H-E-B is the fifth-largest private company in the US, with an estimated annual revenue of $43.6 billion in 2023, according to Forbes. (Publix is No. 3.) As private companies, less is known about their finances, but compare their behavior to national chains like Walmart or Kroger and it's clear they don’t have Wall Street investors breathing down their neck. 

Onstead said H-E-B can compete with the likes of Walmart because they have such high volume. “But they also don't have margin expectations from shareholders that are continually improving,” he said. “They don’t have the pressures of living quarter to quarter.”

H-E-B merchandises very differently based on location, whereas Walmart merchandises for the average American consumer. As a result, an H-E-B can look drastically different depending on where it’s located. 

Some have more premium products than others. An H-E-B in a town by the US-Mexico border may sell fresh tortillas and have signs in Spanish, while a location in a Houston suburb with a large Asian population may rival an H-Mart. 

H-E-B declined to comment for this story. In a 2022 interview with the Federal Reserve Bank of Dallas, H-E-B President Craig Boyan said the chain’s goal was “to serve a state rather than a segment of customers.” When asked about the Kroger-Albertsons merger, Boyan said “they’re already way bigger than us, and that’s only going to put more pressure on companies like H-E-B.” 

But luckily in the grocery business, scale isn’t everything.

“You can’t just have one warehouse in the middle of the country to serve food to every corner,” he said. “So there are some benefits in a highly perishable business to being local.”

Provided data:
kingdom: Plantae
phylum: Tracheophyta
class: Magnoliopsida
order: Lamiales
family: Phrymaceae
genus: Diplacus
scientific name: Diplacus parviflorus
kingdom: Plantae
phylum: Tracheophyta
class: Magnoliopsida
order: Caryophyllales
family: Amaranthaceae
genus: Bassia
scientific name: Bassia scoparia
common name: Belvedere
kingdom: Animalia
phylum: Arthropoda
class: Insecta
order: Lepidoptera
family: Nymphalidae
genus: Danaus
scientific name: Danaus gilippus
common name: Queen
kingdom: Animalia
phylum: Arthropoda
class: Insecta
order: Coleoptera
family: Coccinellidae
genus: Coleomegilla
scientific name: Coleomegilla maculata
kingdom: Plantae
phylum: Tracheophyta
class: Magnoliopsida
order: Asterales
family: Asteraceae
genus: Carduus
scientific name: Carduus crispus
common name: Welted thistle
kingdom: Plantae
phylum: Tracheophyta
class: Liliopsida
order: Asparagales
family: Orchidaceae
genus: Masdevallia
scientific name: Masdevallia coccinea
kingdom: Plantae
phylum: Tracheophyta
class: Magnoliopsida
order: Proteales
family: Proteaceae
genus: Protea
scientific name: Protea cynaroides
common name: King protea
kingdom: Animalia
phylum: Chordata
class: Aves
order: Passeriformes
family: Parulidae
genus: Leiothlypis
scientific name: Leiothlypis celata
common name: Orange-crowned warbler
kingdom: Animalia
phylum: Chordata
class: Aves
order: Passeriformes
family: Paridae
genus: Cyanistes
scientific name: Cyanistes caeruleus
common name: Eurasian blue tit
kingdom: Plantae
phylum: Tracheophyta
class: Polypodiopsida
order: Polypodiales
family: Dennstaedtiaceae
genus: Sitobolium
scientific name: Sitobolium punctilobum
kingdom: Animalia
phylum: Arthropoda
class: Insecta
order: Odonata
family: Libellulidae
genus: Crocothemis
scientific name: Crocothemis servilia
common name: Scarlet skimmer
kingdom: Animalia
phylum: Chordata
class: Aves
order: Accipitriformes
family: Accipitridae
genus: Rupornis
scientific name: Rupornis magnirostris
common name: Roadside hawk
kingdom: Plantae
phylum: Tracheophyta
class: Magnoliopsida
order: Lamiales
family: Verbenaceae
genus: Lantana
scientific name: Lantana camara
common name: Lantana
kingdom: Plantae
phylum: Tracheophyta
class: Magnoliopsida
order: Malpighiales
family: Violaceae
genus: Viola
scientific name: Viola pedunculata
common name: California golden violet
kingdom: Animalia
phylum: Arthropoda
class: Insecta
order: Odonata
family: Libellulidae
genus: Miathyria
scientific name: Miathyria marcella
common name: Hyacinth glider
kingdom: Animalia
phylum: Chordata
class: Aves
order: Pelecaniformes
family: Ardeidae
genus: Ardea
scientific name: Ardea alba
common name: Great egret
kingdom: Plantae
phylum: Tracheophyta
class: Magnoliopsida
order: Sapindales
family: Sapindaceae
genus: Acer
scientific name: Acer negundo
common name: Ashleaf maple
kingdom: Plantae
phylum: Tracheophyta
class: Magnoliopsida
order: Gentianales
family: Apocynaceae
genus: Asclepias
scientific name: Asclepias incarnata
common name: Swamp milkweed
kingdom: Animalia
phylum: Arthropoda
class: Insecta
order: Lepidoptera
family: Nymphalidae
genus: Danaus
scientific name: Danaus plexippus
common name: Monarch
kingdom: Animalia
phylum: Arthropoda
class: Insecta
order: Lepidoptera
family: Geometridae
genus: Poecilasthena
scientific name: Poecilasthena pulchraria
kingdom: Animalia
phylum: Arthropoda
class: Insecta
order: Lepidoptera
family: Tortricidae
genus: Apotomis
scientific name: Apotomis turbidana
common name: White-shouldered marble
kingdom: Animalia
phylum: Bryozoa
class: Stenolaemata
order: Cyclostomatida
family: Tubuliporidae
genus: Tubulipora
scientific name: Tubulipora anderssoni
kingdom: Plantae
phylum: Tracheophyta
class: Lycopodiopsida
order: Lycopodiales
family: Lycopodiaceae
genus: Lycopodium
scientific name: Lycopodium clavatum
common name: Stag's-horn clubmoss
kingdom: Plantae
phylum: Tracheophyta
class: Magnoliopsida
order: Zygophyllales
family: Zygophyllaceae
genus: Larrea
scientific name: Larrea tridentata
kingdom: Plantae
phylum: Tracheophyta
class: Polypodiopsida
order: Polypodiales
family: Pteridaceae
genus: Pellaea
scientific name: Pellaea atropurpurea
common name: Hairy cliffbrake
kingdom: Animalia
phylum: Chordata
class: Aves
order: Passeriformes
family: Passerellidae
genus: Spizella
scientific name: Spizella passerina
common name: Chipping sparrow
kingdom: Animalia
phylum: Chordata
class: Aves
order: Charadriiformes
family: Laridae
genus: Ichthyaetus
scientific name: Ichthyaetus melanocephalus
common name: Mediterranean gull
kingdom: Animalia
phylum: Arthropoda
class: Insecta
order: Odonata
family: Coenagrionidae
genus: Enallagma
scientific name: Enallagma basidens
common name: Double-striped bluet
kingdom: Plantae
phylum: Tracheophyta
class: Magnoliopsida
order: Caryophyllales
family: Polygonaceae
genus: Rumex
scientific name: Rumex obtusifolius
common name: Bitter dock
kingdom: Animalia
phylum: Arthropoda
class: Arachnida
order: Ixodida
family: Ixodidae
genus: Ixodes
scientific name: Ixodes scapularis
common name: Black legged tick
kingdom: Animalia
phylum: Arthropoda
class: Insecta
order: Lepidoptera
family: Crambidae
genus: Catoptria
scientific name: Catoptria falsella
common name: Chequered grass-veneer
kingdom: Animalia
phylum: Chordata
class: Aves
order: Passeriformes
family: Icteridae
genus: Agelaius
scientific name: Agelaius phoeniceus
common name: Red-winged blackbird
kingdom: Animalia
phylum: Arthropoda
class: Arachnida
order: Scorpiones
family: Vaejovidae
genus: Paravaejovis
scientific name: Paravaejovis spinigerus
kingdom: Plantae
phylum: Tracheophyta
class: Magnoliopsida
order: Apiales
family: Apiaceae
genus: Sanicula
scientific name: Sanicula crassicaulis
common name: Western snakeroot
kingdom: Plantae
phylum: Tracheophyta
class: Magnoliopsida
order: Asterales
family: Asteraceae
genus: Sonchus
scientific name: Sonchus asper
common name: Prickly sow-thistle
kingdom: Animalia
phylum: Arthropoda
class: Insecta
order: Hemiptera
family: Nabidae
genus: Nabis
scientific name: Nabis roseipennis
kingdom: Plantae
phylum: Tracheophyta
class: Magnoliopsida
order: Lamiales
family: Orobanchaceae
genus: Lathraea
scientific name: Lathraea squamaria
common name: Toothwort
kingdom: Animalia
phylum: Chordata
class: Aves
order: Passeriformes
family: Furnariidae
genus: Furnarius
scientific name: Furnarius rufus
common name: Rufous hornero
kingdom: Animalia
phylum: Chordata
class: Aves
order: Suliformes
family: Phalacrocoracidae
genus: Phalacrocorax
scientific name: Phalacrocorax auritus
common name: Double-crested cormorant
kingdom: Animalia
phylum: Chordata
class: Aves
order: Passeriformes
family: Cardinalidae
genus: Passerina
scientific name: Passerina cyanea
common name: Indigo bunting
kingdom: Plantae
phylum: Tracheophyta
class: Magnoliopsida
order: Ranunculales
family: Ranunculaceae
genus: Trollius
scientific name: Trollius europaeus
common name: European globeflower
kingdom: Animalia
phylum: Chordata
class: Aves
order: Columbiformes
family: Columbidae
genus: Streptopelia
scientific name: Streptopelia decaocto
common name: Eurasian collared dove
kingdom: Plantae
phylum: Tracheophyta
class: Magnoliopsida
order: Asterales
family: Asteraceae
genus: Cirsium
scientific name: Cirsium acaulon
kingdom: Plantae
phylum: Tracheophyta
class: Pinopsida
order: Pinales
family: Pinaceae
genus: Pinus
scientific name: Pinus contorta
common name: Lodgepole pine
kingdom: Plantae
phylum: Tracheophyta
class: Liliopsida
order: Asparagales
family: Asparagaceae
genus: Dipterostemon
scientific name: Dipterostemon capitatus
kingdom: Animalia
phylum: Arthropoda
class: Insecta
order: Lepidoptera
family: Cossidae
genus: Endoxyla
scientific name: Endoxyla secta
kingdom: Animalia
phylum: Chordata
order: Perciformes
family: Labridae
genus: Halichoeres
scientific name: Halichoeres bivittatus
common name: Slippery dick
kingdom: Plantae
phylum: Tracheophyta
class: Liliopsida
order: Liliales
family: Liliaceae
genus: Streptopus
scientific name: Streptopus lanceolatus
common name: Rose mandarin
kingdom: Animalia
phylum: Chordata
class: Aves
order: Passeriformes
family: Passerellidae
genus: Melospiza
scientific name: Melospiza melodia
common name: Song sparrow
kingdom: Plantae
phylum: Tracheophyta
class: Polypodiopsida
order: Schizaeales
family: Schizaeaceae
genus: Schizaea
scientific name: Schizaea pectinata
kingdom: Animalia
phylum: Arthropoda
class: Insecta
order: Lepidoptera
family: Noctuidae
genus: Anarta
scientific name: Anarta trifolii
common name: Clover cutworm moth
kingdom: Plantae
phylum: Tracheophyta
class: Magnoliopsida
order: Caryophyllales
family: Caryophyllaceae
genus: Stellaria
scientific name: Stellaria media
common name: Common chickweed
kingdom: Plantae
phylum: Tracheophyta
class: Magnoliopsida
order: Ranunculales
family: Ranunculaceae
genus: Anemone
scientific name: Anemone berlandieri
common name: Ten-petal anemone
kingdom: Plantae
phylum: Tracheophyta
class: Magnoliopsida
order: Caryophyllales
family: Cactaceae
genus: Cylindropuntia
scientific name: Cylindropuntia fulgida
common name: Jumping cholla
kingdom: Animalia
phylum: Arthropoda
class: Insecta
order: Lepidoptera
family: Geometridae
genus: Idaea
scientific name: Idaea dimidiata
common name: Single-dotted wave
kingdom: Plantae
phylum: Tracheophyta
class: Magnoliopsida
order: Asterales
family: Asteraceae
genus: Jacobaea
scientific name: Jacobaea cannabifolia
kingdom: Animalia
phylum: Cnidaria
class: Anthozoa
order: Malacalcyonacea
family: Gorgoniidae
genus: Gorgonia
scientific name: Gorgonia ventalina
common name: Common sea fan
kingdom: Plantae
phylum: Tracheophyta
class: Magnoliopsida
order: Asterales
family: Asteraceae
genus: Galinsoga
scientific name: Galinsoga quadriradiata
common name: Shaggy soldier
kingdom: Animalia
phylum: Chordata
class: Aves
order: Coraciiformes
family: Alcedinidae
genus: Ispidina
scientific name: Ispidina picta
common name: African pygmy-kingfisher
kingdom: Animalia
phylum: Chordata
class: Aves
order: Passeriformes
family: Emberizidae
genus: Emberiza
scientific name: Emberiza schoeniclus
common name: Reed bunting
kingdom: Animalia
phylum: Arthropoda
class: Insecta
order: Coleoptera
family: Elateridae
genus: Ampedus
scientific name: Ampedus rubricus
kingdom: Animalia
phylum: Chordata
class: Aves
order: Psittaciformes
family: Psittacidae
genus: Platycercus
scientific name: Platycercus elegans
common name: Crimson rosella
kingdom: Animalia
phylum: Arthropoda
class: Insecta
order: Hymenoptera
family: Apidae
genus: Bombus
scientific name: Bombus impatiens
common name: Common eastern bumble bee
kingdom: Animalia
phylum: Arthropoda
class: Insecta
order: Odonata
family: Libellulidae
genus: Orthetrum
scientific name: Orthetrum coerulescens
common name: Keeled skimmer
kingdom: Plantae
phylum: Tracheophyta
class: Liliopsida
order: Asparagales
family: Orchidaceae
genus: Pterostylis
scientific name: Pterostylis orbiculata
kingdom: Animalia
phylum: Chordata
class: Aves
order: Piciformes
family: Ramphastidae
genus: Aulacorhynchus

What the exercise asks:
Reproduce the H-E-B passage word for word, starting at "H-E-B declined to" and ending at "scale isn’t everything.".

Exercise solution:
H-E-B declined to comment for this story. In a 2022 interview with the Federal Reserve Bank of Dallas, H-E-B President Craig Boyan said the chain’s goal was “to serve a state rather than a segment of customers.” When asked about the Kroger-Albertsons merger, Boyan said “they’re already way bigger than us, and that’s only going to put more pressure on companies like H-E-B.” 

But luckily in the grocery business, scale isn’t everything.